Try it:
Lines in which "Teresa" appears should be pulled from the data below.
────────────────────
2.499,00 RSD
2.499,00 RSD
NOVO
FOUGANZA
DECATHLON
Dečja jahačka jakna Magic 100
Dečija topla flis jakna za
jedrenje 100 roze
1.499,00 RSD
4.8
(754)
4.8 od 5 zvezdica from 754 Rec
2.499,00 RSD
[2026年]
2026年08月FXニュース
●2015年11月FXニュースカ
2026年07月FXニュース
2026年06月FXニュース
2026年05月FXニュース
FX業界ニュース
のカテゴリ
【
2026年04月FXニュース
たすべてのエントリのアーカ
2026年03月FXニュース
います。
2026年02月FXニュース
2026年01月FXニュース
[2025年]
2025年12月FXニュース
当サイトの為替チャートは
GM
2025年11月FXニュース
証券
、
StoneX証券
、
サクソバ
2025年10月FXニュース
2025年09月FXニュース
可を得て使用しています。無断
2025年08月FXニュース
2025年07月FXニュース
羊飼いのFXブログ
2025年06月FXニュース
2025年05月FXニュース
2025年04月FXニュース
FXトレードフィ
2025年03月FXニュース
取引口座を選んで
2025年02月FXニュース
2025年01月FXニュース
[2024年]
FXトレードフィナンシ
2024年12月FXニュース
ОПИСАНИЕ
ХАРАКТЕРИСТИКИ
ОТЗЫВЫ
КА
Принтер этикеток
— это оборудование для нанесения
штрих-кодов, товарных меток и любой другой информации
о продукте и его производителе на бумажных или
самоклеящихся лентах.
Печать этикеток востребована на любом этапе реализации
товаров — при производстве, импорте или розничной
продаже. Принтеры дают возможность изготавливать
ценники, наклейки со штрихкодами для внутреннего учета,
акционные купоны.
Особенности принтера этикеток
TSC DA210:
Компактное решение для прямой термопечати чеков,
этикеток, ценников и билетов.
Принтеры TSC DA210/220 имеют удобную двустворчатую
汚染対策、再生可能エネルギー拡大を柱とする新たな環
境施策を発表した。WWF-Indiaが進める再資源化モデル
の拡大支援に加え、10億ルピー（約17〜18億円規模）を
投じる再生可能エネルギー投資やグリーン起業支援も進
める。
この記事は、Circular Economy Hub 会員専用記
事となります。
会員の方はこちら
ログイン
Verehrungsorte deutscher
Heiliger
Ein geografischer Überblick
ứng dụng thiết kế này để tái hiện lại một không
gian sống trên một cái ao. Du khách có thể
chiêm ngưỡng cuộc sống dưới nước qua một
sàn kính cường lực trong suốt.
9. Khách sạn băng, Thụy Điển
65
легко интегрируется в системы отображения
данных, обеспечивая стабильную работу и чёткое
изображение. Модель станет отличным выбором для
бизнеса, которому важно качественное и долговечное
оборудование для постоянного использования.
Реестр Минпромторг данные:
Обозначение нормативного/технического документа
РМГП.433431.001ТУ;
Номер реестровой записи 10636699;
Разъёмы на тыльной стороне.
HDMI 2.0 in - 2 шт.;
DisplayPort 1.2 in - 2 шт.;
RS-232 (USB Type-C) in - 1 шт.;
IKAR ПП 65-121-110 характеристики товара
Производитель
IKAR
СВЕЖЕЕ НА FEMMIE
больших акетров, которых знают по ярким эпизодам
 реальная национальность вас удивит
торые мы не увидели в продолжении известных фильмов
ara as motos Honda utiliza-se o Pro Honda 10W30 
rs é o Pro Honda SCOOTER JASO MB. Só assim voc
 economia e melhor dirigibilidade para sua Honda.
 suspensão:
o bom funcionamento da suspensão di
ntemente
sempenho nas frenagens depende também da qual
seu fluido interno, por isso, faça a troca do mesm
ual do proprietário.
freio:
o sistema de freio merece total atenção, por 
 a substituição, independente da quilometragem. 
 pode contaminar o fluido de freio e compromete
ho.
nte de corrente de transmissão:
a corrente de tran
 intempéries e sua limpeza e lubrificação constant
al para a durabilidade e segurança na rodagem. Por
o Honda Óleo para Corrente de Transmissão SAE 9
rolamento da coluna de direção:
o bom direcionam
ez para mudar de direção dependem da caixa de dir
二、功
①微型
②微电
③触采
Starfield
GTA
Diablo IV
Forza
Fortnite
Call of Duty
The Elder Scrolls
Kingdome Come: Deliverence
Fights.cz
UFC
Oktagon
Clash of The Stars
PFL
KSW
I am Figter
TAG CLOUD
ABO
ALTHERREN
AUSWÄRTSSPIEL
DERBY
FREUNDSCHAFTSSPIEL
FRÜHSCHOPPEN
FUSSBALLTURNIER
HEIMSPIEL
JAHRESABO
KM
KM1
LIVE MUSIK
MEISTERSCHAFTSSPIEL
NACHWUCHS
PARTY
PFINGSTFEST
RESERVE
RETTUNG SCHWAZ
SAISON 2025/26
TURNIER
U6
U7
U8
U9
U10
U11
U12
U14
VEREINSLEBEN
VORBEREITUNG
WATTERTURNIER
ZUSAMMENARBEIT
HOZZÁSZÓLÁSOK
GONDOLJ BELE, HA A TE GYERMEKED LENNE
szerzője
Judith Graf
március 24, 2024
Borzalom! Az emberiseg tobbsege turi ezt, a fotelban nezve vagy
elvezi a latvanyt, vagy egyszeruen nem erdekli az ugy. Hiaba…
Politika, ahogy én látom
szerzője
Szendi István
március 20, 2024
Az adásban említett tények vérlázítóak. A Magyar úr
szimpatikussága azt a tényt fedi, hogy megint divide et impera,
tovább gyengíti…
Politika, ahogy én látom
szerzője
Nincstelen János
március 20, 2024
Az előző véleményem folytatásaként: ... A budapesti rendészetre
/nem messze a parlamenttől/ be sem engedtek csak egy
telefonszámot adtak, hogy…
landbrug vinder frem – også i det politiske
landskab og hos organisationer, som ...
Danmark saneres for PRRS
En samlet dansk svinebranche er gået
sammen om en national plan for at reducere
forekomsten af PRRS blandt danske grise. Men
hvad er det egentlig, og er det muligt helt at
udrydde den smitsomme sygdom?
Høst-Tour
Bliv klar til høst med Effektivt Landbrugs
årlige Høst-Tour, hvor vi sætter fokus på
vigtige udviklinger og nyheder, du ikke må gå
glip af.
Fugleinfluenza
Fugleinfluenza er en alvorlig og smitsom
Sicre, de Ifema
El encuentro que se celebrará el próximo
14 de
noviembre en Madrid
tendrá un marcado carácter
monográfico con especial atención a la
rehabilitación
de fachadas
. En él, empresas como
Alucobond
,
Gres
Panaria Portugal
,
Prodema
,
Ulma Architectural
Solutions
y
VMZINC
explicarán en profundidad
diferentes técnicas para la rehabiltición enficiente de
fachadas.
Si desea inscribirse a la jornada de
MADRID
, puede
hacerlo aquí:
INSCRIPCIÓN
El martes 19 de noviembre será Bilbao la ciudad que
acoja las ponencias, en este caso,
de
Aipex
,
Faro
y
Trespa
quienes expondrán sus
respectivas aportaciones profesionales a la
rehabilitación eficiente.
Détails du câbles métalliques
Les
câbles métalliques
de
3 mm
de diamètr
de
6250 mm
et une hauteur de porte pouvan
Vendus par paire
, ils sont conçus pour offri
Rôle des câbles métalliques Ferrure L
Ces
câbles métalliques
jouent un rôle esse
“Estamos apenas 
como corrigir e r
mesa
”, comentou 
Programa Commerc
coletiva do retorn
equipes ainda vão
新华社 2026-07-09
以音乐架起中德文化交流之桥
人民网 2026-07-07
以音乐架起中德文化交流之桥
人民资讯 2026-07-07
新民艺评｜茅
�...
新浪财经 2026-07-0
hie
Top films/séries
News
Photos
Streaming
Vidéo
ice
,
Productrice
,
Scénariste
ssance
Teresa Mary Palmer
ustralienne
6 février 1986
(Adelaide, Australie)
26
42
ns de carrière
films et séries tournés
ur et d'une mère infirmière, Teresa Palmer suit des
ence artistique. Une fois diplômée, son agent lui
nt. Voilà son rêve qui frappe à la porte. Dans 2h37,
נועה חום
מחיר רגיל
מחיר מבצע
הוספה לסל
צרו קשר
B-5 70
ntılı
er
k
────────────────────
Result:
Teresa Mary Palmer
ur et d'une mère infirmière, Teresa Palmer suit des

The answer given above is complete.